他说:“孩子,你弟为了你免受伤害,才触犯了法律,你要振作起来,好好给他在外边创造条件,等他出去后才能过上好的生活,这才是你报答你弟的唯一,而不是老时纠结于过去。”
从此,每次探监由于我性格软弱,不免一见弟弟还是止不住眼泪。可在单位我的心胸豁达多了,也逐渐有了爽朗的笑声,知心朋友也有了不少。
我虽仇恨妈妈,随年龄增长却越来长得越像妈妈,身材修长婀娜,五官精致,虽因弟的原因无心情打扮自己,都是穿着朴素,素面朝天。

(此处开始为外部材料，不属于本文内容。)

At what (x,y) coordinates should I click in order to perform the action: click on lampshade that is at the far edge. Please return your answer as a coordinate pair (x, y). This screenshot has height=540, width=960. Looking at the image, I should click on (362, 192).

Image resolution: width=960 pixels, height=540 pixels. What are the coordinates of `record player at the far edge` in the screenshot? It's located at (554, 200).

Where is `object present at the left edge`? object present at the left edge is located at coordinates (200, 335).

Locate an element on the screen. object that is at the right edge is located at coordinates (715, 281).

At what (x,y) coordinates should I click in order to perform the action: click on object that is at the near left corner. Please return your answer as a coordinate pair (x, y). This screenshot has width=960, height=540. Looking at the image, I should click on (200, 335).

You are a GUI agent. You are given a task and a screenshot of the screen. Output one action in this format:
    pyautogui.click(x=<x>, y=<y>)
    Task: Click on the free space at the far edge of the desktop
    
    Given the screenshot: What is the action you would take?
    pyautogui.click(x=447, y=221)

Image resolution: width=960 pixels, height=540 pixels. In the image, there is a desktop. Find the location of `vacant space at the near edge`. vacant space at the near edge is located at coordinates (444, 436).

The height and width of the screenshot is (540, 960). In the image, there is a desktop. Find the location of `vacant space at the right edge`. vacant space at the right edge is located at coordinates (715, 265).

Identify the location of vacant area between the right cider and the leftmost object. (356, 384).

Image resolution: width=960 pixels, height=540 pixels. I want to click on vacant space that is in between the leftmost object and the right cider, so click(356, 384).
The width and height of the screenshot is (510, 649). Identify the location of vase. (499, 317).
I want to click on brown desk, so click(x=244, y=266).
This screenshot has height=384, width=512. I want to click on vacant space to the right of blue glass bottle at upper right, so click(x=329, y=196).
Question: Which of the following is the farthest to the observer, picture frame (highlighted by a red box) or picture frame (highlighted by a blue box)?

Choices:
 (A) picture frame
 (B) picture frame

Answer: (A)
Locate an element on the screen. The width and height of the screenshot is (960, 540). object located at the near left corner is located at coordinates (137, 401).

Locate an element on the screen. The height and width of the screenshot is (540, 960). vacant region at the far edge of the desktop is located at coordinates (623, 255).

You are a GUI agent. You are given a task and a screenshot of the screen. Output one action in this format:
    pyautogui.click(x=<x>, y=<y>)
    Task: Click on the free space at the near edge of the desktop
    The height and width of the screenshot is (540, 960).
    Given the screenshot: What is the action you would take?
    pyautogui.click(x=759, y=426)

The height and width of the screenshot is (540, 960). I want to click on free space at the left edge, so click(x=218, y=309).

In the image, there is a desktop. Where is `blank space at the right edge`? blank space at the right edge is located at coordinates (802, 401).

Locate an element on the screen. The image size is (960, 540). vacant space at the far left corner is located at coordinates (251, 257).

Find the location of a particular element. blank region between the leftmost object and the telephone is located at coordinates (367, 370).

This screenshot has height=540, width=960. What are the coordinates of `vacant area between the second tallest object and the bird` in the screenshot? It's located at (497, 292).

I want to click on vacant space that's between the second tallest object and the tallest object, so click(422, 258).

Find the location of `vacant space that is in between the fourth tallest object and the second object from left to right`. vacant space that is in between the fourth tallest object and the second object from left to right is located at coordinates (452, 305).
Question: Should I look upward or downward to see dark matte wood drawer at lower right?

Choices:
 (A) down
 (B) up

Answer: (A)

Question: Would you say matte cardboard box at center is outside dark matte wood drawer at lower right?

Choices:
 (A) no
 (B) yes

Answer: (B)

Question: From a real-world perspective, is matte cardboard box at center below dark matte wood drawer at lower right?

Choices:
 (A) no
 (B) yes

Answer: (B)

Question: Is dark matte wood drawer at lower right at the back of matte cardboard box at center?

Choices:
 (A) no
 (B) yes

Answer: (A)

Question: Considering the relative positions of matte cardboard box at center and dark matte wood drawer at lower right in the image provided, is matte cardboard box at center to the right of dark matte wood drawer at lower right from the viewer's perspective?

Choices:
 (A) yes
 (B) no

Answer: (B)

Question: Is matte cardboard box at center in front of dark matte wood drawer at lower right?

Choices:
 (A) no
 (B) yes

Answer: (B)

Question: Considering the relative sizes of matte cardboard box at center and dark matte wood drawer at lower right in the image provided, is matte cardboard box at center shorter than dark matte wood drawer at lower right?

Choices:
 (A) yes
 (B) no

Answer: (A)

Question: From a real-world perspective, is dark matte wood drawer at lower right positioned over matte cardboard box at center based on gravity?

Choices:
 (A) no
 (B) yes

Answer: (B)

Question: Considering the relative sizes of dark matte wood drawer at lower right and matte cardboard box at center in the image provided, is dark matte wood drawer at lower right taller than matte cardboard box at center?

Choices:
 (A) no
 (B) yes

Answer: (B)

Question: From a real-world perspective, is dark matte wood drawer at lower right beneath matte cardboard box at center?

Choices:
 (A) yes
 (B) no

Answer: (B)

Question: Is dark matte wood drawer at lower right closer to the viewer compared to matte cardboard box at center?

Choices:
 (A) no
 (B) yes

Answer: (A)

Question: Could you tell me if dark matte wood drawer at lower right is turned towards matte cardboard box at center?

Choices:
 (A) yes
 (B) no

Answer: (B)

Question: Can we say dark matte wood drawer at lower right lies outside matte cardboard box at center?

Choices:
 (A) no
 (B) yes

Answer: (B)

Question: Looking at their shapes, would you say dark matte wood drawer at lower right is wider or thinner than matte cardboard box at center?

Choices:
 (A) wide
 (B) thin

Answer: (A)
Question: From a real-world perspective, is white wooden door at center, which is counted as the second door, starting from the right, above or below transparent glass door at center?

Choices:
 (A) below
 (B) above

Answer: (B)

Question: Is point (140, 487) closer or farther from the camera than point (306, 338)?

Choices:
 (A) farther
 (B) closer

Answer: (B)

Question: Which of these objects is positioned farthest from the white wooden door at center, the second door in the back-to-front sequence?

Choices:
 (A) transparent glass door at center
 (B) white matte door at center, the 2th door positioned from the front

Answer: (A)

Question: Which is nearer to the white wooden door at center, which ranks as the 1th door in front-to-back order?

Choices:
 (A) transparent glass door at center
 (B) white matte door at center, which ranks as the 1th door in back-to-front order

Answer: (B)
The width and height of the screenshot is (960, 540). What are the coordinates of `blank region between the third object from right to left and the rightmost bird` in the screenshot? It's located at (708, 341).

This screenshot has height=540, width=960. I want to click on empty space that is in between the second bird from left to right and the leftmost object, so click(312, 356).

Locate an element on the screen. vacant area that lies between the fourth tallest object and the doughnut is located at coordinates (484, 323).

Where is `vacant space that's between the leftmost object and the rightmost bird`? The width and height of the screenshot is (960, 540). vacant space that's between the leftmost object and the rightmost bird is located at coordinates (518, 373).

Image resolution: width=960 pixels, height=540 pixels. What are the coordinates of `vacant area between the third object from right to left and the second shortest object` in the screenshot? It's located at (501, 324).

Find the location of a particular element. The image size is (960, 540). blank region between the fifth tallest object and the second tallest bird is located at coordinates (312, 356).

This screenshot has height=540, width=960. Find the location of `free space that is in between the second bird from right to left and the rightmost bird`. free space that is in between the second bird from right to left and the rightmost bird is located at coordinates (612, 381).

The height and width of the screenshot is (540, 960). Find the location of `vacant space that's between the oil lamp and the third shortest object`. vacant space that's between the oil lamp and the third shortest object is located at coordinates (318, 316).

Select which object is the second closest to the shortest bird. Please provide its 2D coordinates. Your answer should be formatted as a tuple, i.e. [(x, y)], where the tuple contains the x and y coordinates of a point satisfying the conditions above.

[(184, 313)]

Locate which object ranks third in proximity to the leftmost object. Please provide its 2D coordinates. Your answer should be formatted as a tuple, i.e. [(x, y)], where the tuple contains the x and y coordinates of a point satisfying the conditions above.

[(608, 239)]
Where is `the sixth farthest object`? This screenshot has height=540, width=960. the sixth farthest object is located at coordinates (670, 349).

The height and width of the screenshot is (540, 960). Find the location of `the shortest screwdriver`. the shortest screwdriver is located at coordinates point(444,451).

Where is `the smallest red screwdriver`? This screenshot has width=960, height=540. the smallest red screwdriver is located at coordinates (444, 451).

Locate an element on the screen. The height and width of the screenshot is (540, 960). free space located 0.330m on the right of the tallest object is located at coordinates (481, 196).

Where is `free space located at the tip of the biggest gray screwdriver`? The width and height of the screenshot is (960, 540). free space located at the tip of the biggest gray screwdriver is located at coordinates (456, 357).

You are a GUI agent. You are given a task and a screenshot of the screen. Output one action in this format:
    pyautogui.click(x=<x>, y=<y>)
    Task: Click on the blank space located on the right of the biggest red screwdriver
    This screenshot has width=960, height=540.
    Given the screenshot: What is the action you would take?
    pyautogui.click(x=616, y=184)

可还是引来了无数男人的追逐,可当听到我提出的条件时,大都退避三舍。
我的条件也很简单,就是谁给我弟在县城全款买套房子,我就嫁给谁,我宁愿其他什么不要跟他们租房子住都行。
我这完全是为我弟着想。五年后我弟出狱,已三十二岁的他,面临无工作(现在找工作都需有无犯罪记录)无房子,无女人。靠他的努力怕永远买不上房子,也就永远结不了婚。有了房子,根据我弟的形象找个女人是不成问题的。
我还准备把我工作十几年的积蓄拿出来,给他租间门面房,让他做点生意维持生计。没办法,这也算我们苦命的姐弟一种自救方式吧。
也许我这样的条件没人答应,也许我弟也不愿意我这么做,可让我不顾救我的弟弟还在牢中,我去相夫教子过幸福甜蜜的家庭生活,我是坚决不会做的,也不会有真正的幸福甜蜜的。